I have the opportunity to adopt a 4 month old yellow lab (male) from a family that is in financial straits and has to move into an apartment.......The lab lives about 3-4 hours away from us.....Can you suggest what questions I need to ask or consider before adopting this dog, and if you think seeing it before committing to it is important? I want to do this with my eyes wide open - no surprises......I really don't know anything about this family that is giving it up for adoption. I assume the dog has been well treated, but how can I be sure? And are mistreated dogs "scarred" for life if they are young like this one.....ahhh, I am nervous about this! Also, does anyone have information about what the different characteristics are for male versus female dogs....is one easier to train?
Personally, yes I think it's important to see the pup before deciding. Ask about the dog's background (if you don't already know these things)...where'd they get the dog, do they have paperwork for it (pedigree, health clearances, etc.). Ask to see all of that. Ask about the sire and dam of the puppy, what do they know about them?
Spend time with the puppy, playing, petting, observing. How's the pup with children, other dogs? What does the puppy's body language seem like...tail tucked between legs, or up wagging? Those types of things.
Does he know any commands, had any training? Does he shake, sit, etc? Housebroken?
If there are any problems with him, since they've been with this family? Yes, they can be overcome, if it's a matter of problems due to training or non-training from being with this family.
Males are sometimes more dependent than females....other than that I don't know. Others will probably have good suggestions or advice.
But definitely spend time with the puppy; that will tell you some things you need to know before deciding. Good luck.
Generally puppies are not scared for life...they bounce back quick. I am fostering a 5.5 month old whose owner kicked him and broke his leg...and he's as sweet as pie...even around men. The kicker is how much time do you have for training and showering this dog with love, affection, and exercise?
Ask about where they got the dog, what types of vaccinations it's already had..ask to see the vet paperwork, or the vet's number to follow up on the dog with them. Ask if it's house broke or crate trained, what types of interaction (cats, other dogs, kids, babies) it's had.
Find out everything. There shouldn't be anything to be nervous about unless it's been tied up outside it's whole life.
Dani, Rider & Rookie
SHR Watson's Safari Rider, JH, WC, CL1-R, RA, CGC, TDI
SHR Endeavor Put Me In Coach, RN, WC, CGC
Member Since 6/2003
Good advice already. Ask them if they have noticed any quirks, things he won't do or doesn't like to do. What food they are feeding him because you are going to want to keep him on the same thing. If you want to change the food you should do it gradually.
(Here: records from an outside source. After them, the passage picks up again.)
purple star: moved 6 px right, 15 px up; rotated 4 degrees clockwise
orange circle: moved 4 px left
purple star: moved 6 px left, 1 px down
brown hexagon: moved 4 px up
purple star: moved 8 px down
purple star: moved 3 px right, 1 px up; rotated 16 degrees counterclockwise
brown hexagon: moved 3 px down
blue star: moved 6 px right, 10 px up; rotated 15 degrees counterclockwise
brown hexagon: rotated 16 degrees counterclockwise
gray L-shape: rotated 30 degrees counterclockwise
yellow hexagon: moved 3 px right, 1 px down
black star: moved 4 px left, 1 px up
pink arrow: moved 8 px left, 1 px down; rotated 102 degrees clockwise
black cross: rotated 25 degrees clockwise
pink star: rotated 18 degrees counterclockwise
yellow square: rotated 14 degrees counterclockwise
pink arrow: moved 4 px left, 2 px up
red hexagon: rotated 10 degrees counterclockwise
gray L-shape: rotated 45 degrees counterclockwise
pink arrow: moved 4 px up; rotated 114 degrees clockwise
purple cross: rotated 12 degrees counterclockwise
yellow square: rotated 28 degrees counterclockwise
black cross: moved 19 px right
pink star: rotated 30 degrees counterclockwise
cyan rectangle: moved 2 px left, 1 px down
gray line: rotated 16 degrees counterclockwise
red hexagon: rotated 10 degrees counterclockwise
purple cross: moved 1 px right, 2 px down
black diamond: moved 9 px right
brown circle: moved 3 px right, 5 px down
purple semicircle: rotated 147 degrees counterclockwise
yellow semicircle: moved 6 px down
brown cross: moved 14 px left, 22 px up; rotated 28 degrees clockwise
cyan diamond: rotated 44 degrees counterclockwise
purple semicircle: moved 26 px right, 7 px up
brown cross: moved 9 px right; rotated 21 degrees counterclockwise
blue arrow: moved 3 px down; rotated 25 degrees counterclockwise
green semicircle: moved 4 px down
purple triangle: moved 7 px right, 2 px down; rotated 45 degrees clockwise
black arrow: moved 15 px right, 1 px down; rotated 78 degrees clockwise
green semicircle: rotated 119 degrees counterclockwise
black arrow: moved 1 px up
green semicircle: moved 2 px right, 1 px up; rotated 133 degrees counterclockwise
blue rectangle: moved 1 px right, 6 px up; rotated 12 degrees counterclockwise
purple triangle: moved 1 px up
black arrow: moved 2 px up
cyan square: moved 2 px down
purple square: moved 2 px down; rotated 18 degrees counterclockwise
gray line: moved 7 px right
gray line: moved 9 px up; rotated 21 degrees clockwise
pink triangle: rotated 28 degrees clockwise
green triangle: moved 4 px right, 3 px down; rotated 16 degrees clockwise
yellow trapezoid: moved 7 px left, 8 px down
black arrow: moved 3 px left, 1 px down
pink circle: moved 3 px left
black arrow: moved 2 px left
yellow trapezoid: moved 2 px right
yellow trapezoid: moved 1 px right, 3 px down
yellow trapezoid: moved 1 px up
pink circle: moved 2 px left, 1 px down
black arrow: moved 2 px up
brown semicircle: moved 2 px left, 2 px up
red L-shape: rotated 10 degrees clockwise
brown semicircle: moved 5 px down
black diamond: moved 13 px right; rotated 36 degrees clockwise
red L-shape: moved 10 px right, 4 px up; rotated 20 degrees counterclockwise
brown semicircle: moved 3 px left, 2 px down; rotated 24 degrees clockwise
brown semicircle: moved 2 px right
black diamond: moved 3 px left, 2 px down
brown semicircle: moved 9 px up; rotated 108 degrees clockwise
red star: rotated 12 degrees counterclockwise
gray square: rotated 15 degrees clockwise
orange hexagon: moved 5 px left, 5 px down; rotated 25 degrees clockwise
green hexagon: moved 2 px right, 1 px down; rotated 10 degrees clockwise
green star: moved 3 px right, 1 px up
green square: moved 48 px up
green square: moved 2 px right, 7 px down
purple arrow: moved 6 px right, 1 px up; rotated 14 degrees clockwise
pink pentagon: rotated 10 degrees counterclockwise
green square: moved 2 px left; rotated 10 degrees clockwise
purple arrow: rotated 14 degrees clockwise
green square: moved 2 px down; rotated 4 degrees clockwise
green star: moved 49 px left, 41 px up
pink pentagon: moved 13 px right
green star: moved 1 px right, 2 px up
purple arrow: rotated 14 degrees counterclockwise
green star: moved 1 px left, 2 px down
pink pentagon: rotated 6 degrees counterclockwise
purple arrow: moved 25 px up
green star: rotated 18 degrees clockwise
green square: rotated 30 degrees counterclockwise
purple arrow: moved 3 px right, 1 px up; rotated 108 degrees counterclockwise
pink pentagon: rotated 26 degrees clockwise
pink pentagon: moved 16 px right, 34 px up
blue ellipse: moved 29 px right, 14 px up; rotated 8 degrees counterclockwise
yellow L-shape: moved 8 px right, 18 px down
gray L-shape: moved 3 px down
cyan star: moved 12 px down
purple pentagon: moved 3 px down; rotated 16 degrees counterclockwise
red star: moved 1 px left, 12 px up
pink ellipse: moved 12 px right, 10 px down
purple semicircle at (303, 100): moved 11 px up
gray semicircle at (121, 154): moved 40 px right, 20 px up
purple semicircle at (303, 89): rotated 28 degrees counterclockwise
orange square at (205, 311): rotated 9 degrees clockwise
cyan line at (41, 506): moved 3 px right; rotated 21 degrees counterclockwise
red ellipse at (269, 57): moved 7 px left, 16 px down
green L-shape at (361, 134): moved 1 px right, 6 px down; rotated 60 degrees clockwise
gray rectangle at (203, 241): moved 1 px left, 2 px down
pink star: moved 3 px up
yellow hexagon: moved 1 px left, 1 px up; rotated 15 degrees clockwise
Anothe option you might consider is hiring a professional trainer to come evaluate the puppy with you. A four month old puppy is malleable enough to adapt quickly, but a trainer's impartial eye might spot some problem areas that you don't see under the 'cute puppy' skin.
You may also want to clarify with the present owner about the contract they had with the breeder. Most reputable breeders have 'first dibs' if and when the dog needs to be rehomed - although the breeder might be happy to place the puppy with you, they will want to know where their 'offspring' are ending up.